JAY-Z’s induction into the Rock and Roll Hall of Fame was one of the biggest star-studded affairs in recent induction history.
First, President Barack Obama appeared via video to congratulate the iconic rapper on his induction, and then a second video played featuring some of the biggest names in entertainment reciting some of his most iconic rhymes. Among the people in the video were his wife Beyonce, Common, Diddy, Regina King, Halle Berry, Questlove, Jamie Foxx, Alicia Keys, Usher, Rihanna, Pharrell, Samuel L. Jackson, Queen Latifah, Ed Sheeran, Chris Rock, Lin Manuel Miranda, Lebron James, David Letterman, Lena Waithe, Lenny Kravitz, Kevin Hart and others.

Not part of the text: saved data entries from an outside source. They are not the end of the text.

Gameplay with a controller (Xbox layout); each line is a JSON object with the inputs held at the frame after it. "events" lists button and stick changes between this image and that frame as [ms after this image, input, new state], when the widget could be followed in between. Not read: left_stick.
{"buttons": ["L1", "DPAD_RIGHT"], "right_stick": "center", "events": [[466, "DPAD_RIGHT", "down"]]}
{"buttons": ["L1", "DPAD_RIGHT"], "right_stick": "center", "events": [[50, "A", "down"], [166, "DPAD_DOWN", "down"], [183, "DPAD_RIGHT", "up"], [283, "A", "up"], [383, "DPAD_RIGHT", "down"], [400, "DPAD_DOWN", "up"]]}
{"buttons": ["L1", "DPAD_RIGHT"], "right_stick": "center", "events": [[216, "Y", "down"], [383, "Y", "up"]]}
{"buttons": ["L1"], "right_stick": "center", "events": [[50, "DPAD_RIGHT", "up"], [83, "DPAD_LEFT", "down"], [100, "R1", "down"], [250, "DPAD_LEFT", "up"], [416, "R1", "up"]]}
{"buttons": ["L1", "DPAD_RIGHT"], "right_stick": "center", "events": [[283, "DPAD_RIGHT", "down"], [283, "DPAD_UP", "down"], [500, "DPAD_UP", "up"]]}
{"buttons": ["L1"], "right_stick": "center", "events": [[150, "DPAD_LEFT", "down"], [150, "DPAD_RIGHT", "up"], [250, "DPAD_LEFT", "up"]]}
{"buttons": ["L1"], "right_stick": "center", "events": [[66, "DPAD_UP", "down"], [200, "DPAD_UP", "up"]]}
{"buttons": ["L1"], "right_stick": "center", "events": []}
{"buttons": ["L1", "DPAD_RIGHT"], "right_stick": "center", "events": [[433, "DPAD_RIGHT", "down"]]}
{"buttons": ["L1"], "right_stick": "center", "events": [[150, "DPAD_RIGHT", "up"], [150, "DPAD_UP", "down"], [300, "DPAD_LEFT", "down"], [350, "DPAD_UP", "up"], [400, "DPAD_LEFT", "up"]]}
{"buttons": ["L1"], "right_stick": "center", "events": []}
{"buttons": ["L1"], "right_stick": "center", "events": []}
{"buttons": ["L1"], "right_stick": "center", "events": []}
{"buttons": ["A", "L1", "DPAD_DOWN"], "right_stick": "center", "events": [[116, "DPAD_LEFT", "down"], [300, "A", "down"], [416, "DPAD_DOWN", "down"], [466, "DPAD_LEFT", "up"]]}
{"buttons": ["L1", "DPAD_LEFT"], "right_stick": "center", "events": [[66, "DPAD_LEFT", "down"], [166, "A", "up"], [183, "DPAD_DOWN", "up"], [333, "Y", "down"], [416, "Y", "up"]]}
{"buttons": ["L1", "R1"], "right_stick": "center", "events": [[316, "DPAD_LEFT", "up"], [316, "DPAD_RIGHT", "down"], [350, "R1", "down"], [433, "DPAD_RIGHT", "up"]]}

Doing the honor of bringing the video to a close was his daughter, Blue Ivy.
Then the star power in the room went up another notch when Dave Chappelle appeared on stage to do the honors of inducting HOV into the Rock Hall.
Chappelle opened his speech with, “I would like to apologize…nah, I’m just f—ing with y’all,” a nod to his latest controversy around his Netflix special The Closer.
Chappelle touched on Jay’s importance to the Black community saying that while he’s being inducted into the Rock and Roll Hall of Fame, “I want to let everyone know he is ours, he is hip-hop.”
Acknowledging his drug-dealing past, Chappelle noted, “American pie isn’t made out of apples; it’s made of whatever you can get your hands on.” He would later add in his speech, “He embodies the potential of what our lives can be…You embody Black excellence.”
When he walked onto the stage, JAY-Z was greeted by one of the biggest ovations of the night and was clearly moved saying, “Trying to make me cry in front of all these white people.” He would go on to acknowledge some of his inspirations including Rakim, Big Daddy Kane, KRS-One and fellow inductee LL Cool J.
JAY-Z gave a lengthy speech, and in the middle of it, he told the sold-out crowd, who was still standing, “This is going to be long. You might want to sit down. Thank you, though. I appreciate it.”
He would then recall how then-presidential candidate Barack Obama reached out to him while on the campaign trail leading into the 2008 election and asked for him to appear at a number of his rallies. It was at this point he shared, “Hip-hop is an agent for change.”
A clearly humbled JAY-Z closed out his speech saying, “Sorry for this long-ass speech. We did it, Brooklyn!”